▶ _GIVEN EXERCISE_
Write out the passage on the Buganda royal tombs word for word, from "SYNOPSIS: Buganda, as" to "they can afford.".

▶ _PROVIDED PASSAGE_
start

SYNOPSIS: Buganda, as the territory is called, was one of Four hereditary kingdoms abolished after Uganda became independent. Four of its kings are buried at Kisubi, outside ampala. Monarchist clansmen who look after the site have asked for help from successive Uganda governments to repair the rotting thatch and derelict boundary fences. The guardians have been collecting money from their own people, but the thatch and its transport cost more than they can afford.
The tombs date back to the late nineteenth century -- the great days of the Buganda monarchy. The first ruler to be buried here was Kabaka Mutesa the First, in 1884; the last, the ill-fated Mutesa the Second. Inside are relics such as a stuffed leopard, which was one of Kabaka's pets, and furniture given to another by a British explorer.
Mutesa the Second, the last Kabaka, was also Uganda's first president, elected in 1963. But it was not long before he found himself in total disagreement with the Prime Minister, Milton Obote. Dr. Obote brought in a new constitution, abolishing the kingdoms, and the Kabaka fled into exile in London. He stayed there in considerable poverty till he died in 1969 at the age of 45, officially of "acute alcoholic poisoning".

end

▶ _GIVEN DATA_
start

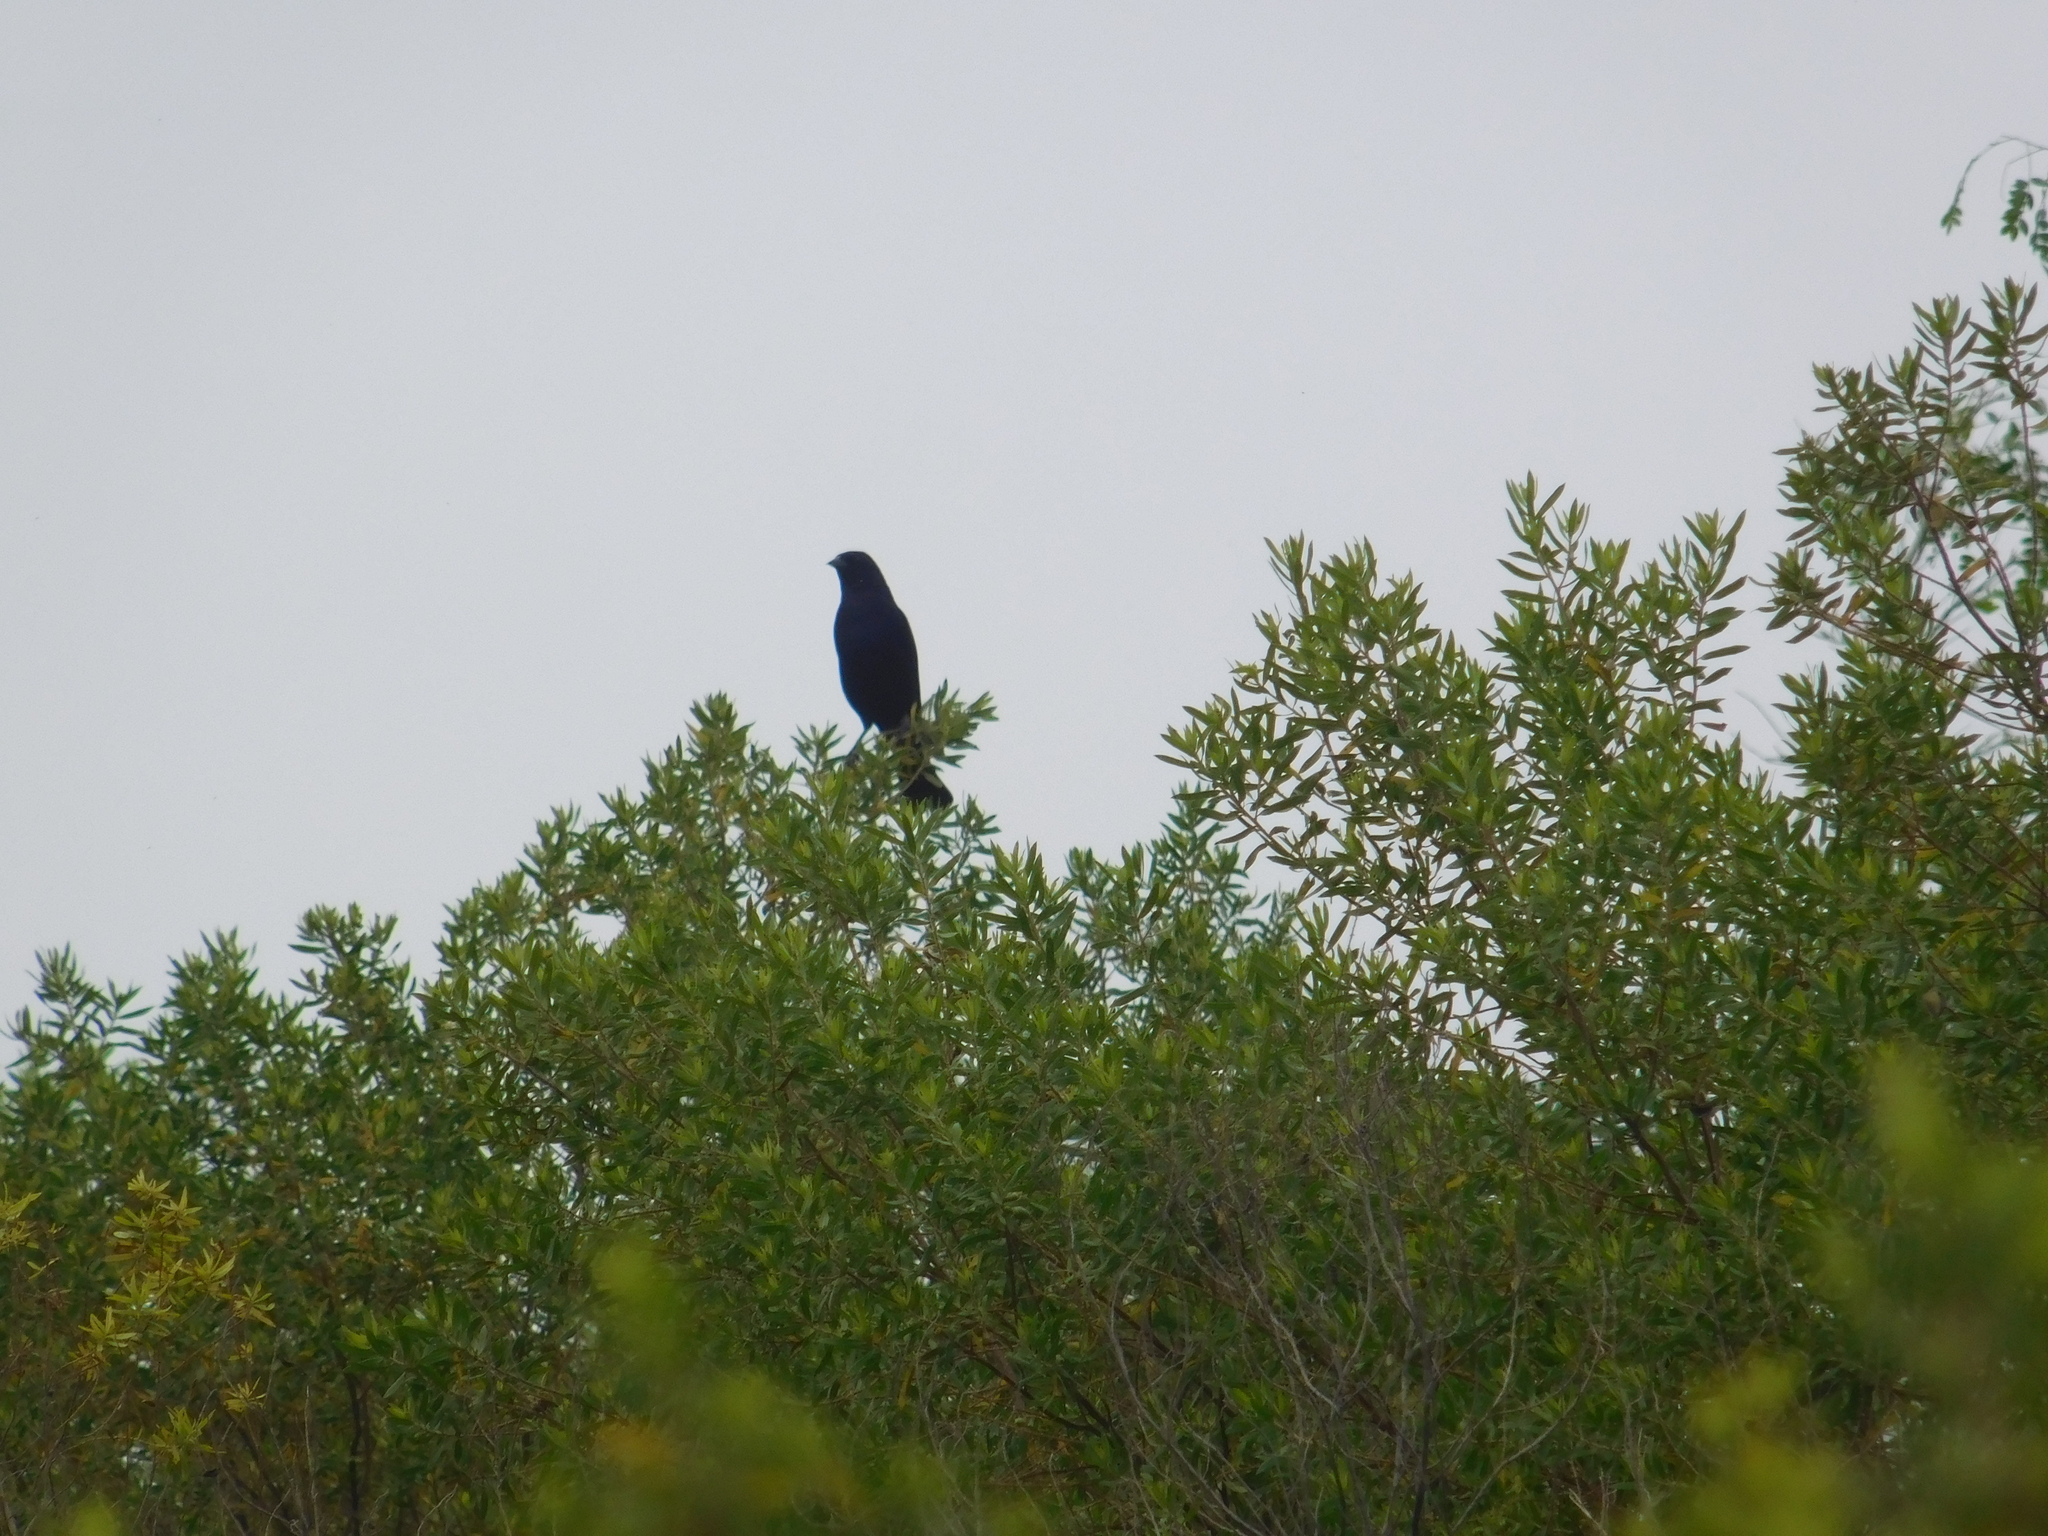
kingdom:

end

▶ _SOLVED PROBLEM_
SYNOPSIS: Buganda, as the territory is called, was one of Four hereditary kingdoms abolished after Uganda became independent. Four of its kings are buried at Kisubi, outside ampala. Monarchist clansmen who look after the site have asked for help from successive Uganda governments to repair the rotting thatch and derelict boundary fences. The guardians have been collecting money from their own people, but the thatch and its transport cost more than they can afford.